Target: Pat McCrory, Governor of North Carolina
Goal: Push for greater enforcement of waste control regulations on hog farms
The second largest pork producer in the United States, North Carolina, is home to 8.9 million hogs, almost as many as the state’s 9.8 million human residents. But with this enormous population of pigs comes an equally large output of waste, which creates serious problems for local communities. These communities suffer from poor air quality and contaminated water. In 1999, the latter of these issues caught national attention when Hurricane Floyd caused waste-containing ponds to overflow into local water supplies, bringing in germs and excess nutrients. Aside from spreading a terrible stench throughout neighboring communities, pig waste also contains the greenhouse gas methane and chemicals that can cause irritation to the eyes and respiratory system as well as elevated blood pressure. So far the state of North Carolina has spent $17.8 million on research of waste management solutions, but the problem still persists.
Part of the current dilemma can be traced to the rise of industrial agriculture in the 1980s and the consolidation of smaller farms into larger establishments. Before then, most farmers raised pigs on small lots and used the animals’ manure to fertilize their crops. Today, the conventional method for waste management involves channeling pig feces and urine into a lagoon hooked up to a spray system, which distributes liquid manure over fields after bacteria work to colonize it. The problem is a pervasive lack of enforcement of current restrictions in place to prevent another disaster like Hurricane Floyd. According to a feature article in National Geographic News, a shortage of inspectors allows illegal and damaging practices like spraying manure onto standing water to continue.
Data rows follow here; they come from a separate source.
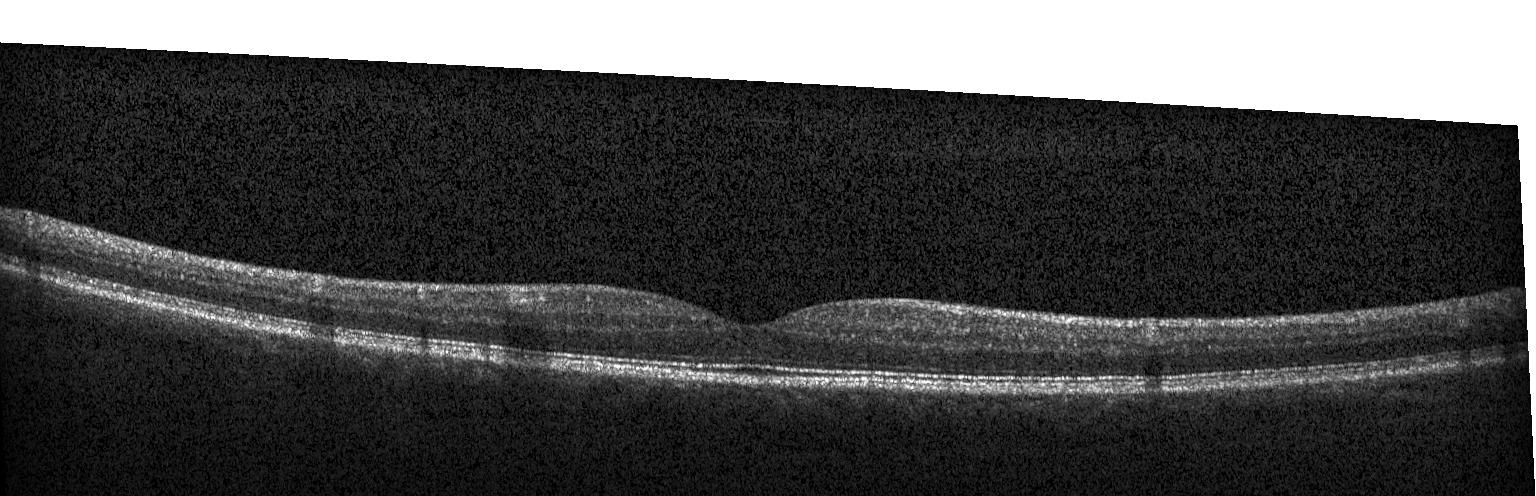

Retinal OCT B-scan. Instrument: Heidelberg Spectralis. Horizontal scan through the fovea. Assessment: neither choroidal neovascularization, diabetic macular edema, nor drusen.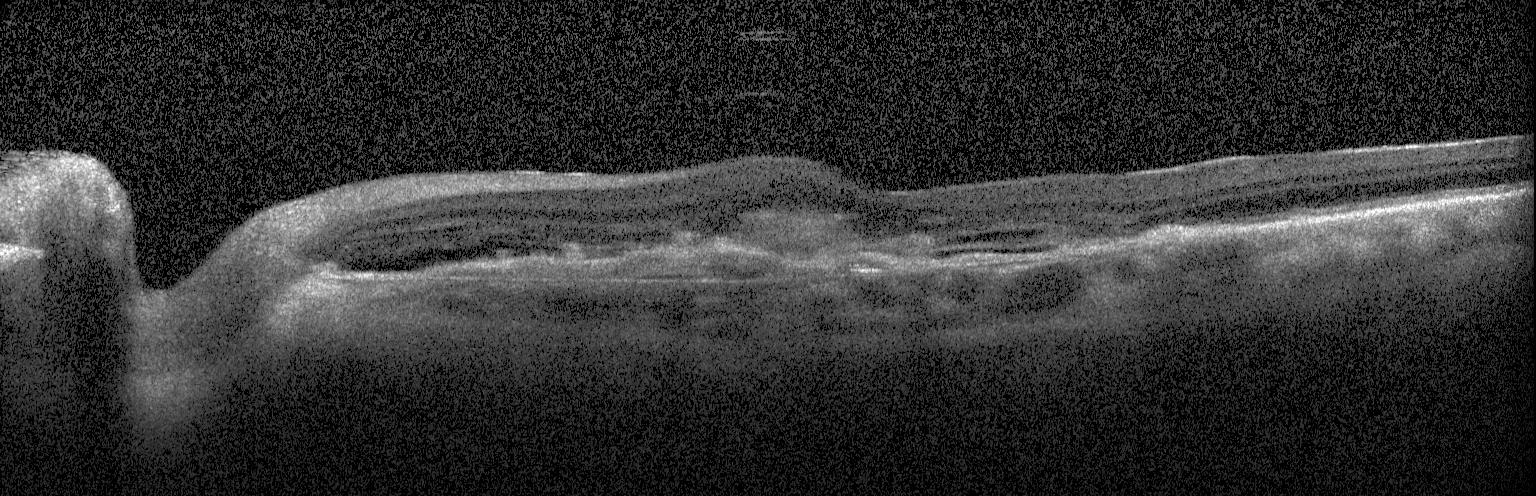
Fovea-centered, optical coherence tomography scan.
Dx: choroidal neovascularization (CNV).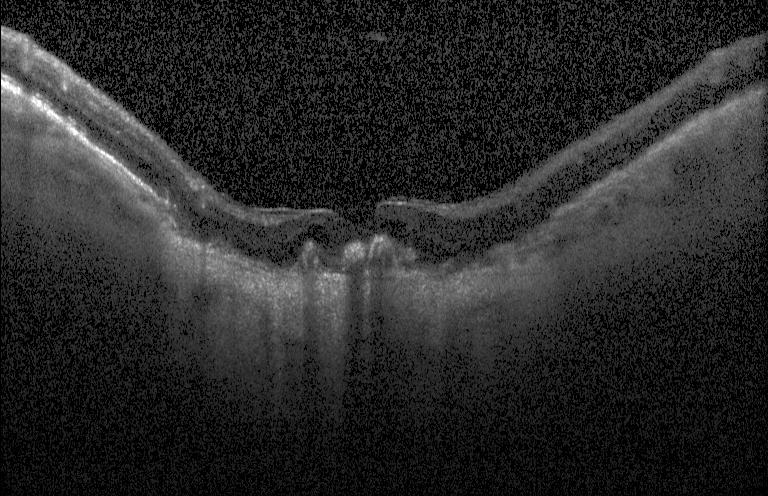 Spectral-domain OCT. OCT B-scan. Acquired on a Heidelberg Spectralis.
Finding: a choroidal neovascular membrane.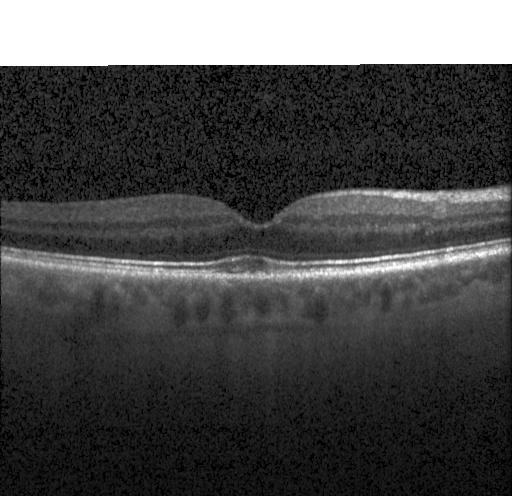

Heidelberg Spectralis OCT system, centered on the fovea, spectral-domain optical coherence tomography, optical coherence tomography scan — Diagnosis: no choroidal neovascularization, no diabetic macular edema, and no drusen.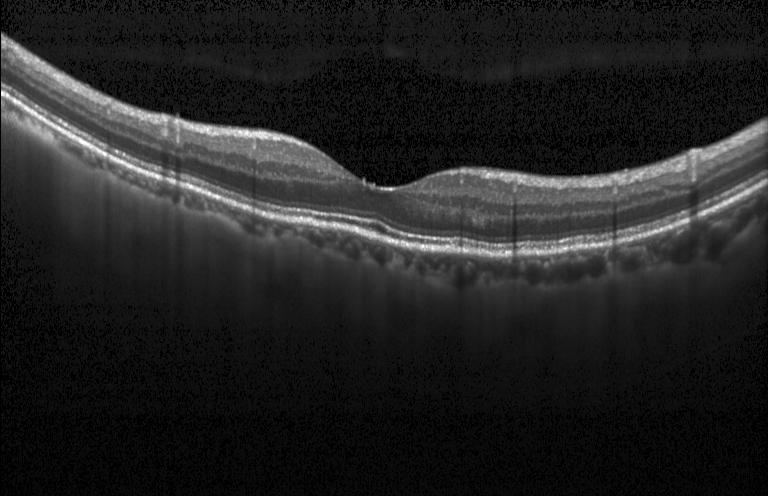

Macular OCT: no evidence of choroidal neovascularization, diabetic macular edema, or drusen.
By signing the petition below, you can urge the state government to strengthen enforcement of regulations regarding waste management for the well-being of both North Carolina’s human communities and the pigs they raise.
Dear Governor McCrory,
I am writing in regards to North Carolina’s challenges in managing waste from the state’s multitude of hog farms. As the second largest producer of pork in the U.S., your state has invested financial resources and manpower to find solutions to the mounting waste threatening to pollute the air and contaminate local water supplies. Yet, a shortage of inspectors to enforce current waste management regulations remains a noticeable obstacle to progress.
I urge you to consider the potential risks to community health should illegal and destructive waste management practices be allowed to continue. I also encourage you to see the potential fixes that if deployed readily, could make a positive impact. Your actions are crucial to both the health and well-being of your state’s residents and the sustainability of a major economic asset.